| SET TASKS |
**A)** Which three basic operations does the I/O bandwidth controller thread list for I/O bandwidth shaping?
**B)** Output a verbatim passage from the I/O bandwidth controller thread, beginning at the words "2008/8/13 Andrea Righi" and stopping after the words "bandwidth they receive.".
**C)** Write the next part of the I/O bandwidth controller thread, picking up right after its final line.

| TEXT BLOCK |

■ ■ ■ ■ ■ ■ ■

RFC: I/O bandwidth controller

Dong-Jae Kang baramsori72 at gmail.com
Wed Aug 13 00:47:25 PDT 2008


2008/8/13 Andrea Righi <righi.andrea at gmail.com>:
> Fernando Luis Vázquez Cao wrote:
>> On Tue, 2008-08-12 at 22:29 +0900, Andrea Righi wrote:
>>> Andrea Righi wrote:
>>>> Hirokazu Takahashi wrote:
>>>>>>>>>> 3. & 4. & 5. - I/O bandwidth shaping & General design aspects
>>>>>>>>>> The implementation of an I/O scheduling algorithm is to a certain extent
>>>>>>>>>> influenced by what we are trying to achieve in terms of I/O bandwidth
>>>>>>>>>> shaping, but, as discussed below, the required accuracy can determine
>>>>>>>>>> the layer where the I/O controller has to reside. Off the top of my
>>>>>>>>>> head, there are three basic operations we may want perform:
>>>>>>>>>>   - I/O nice prioritization: ionice-like approach.
>>>>>>>>>>   - Proportional bandwidth scheduling: each process/group of processes
>>>>>>>>>> has a weight that determines the share of bandwidth they receive.
>>>>>>>>>>   - I/O limiting: set an upper limit to the bandwidth a group of tasks
>>>>>>>>>> can use.
>>>>>>>>> Use a deadline-based IO scheduling could be an interesting path to be
>>>>>>>>> explored as well, IMHO, to try to guarantee per-cgroup minimum bandwidth
>>>>>>>>> requirements.
>>>>>>>> Please note that the only thing we can do is to guarantee minimum
>>>>>>>> bandwidth requirement when there is contention for an IO resource, which
>>>>>>>> is precisely what a proportional bandwidth scheduler does. An I missing
>>>>>>>> something?

■ ■ ■ ■ ■ ■ ■

| DATASET |

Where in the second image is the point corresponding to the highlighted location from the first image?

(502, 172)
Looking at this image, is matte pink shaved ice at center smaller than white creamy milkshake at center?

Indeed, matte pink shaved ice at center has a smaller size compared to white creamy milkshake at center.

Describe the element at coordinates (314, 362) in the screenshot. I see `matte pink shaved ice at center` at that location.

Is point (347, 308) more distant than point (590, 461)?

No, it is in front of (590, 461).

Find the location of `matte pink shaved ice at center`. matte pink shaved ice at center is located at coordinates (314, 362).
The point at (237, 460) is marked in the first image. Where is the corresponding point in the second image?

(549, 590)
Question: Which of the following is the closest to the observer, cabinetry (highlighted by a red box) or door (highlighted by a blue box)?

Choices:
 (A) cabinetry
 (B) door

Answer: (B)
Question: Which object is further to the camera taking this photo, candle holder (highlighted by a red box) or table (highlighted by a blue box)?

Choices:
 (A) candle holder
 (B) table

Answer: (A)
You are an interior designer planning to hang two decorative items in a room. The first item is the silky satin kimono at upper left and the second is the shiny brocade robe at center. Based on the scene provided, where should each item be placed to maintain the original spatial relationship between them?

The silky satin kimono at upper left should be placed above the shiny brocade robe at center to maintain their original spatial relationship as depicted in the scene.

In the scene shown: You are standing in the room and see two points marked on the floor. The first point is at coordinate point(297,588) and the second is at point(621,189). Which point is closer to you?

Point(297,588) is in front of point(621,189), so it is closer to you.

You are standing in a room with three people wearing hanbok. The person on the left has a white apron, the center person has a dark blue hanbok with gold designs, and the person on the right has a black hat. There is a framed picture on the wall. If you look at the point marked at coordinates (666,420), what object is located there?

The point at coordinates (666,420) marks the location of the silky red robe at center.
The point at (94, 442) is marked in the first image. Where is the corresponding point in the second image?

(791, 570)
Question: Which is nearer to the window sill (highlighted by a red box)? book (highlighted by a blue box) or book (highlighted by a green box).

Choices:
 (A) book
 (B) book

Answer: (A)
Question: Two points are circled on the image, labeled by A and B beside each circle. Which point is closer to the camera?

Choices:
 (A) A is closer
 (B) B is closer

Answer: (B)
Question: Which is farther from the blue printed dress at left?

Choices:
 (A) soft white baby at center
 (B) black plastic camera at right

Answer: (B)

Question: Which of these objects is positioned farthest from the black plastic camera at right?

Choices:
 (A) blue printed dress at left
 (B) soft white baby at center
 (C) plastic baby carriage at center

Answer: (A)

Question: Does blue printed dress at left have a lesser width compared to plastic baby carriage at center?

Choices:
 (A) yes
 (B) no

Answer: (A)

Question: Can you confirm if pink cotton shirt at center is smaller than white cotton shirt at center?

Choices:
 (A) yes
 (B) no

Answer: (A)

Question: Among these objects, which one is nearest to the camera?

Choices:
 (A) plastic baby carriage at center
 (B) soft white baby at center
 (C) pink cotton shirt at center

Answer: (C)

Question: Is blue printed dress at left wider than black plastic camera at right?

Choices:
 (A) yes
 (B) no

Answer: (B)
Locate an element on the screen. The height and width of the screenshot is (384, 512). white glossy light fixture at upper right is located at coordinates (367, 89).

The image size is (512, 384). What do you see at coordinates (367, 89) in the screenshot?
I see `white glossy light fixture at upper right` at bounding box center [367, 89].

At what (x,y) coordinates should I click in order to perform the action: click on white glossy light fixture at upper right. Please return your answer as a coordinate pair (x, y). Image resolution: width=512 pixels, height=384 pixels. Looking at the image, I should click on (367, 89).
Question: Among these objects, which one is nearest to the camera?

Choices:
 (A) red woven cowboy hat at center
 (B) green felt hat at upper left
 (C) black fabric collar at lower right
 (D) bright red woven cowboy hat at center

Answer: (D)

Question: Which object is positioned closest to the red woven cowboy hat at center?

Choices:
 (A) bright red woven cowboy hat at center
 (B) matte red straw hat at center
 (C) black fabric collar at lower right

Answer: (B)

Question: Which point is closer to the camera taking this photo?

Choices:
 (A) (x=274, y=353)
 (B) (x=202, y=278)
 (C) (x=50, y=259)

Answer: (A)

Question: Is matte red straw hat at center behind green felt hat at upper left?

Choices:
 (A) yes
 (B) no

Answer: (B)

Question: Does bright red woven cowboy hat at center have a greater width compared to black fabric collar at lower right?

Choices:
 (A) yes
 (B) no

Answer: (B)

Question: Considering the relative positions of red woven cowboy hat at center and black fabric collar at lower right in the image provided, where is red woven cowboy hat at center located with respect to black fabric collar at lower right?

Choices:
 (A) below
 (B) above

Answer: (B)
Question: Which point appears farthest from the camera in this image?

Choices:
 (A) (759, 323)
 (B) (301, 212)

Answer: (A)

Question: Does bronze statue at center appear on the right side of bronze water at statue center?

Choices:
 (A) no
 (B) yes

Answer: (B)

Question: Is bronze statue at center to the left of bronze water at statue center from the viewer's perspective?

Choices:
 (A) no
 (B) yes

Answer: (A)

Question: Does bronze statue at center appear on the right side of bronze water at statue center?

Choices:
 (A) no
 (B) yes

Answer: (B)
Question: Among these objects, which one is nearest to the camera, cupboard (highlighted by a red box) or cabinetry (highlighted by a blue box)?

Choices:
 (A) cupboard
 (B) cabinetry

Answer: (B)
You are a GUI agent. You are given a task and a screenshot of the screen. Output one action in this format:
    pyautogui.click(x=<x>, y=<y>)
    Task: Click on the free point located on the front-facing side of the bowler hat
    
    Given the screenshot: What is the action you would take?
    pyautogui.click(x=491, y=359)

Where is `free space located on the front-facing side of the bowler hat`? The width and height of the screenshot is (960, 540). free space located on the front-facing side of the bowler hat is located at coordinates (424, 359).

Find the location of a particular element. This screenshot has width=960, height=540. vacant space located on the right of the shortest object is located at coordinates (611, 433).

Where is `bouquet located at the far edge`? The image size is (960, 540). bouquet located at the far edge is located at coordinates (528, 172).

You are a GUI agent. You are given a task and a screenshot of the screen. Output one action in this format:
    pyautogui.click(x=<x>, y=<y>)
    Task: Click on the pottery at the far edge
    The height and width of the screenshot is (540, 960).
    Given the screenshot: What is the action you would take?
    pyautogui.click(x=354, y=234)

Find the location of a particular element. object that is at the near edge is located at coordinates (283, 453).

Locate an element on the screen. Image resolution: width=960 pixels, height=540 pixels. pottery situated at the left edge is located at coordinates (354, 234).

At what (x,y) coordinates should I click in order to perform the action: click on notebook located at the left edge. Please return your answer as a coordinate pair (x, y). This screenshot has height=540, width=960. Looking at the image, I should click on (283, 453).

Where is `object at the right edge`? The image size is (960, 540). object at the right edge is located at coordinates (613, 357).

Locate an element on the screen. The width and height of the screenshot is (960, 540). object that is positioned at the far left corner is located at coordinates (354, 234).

■ ■ ■ ■ ■ ■ ■

| EXERCISE RESULTS |
**A)** I/O nice prioritization, proportional bandwidth scheduling, and I/O limiting.

**B)**
2008/8/13 Andrea Righi <righi.andrea at gmail.com>:
> Fernando Luis Vázquez Cao wrote:
>> On Tue, 2008-08-12 at 22:29 +0900, Andrea Righi wrote:
>>> Andrea Righi wrote:
>>>> Hirokazu Takahashi wrote:
>>>>>>>>>> 3. & 4. & 5. - I/O bandwidth shaping & General design aspects
>>>>>>>>>> The implementation of an I/O scheduling algorithm is to a certain extent
>>>>>>>>>> influenced by what we are trying to achieve in terms of I/O bandwidth
>>>>>>>>>> shaping, but, as discussed below, the required accuracy can determine
>>>>>>>>>> the layer where the I/O controller has to reside. Off the top of my
>>>>>>>>>> head, there are three basic operations we may want perform:
>>>>>>>>>>   - I/O nice prioritization: ionice-like approach.
>>>>>>>>>>   - Proportional bandwidth scheduling: each process/group of processes
>>>>>>>>>> has a weight that determines the share of bandwidth they receive.

**C)**
>>>>>>> Correct. Proportional bandwidth automatically allows to guarantee min
>>>>>>> requirements (instead of IO limiting approach, that needs additional
>>>>>>> mechanisms to achive this).
>>>>>>> In any case there's no guarantee for a cgroup/application to sustain
>>>>>>> i.e. 10MB/s on a certain device, but this is a hard problem anyway, and
>>>>>>> the best we can do is to try to satisfy "soft" constraints.
>>>>>> I think guaranteeing the minimum I/O bandwidth is very important. In the
>>>>>> business site, especially in streaming service system, administrator requires
>>>>>> the functionality to satisfy QoS or performance of their service.
>>>>>> Of course, IO throttling is important, but, personally, I think guaranteeing
>>>>>> the minimum bandwidth is more important than limitation of maximum bandwidth
>>>>>> to satisfy the requirement in real business sites.
>>>>>> And I know Andrea's io-throttle patch supports the latter case well and it is
>>>>>> very stable.
>>>>>> But, the first case(guarantee the minimum bandwidth) is not supported in any
>>>>>> patches.
>>>>>> Is there any plans to support it? and Is there any problems in implementing it?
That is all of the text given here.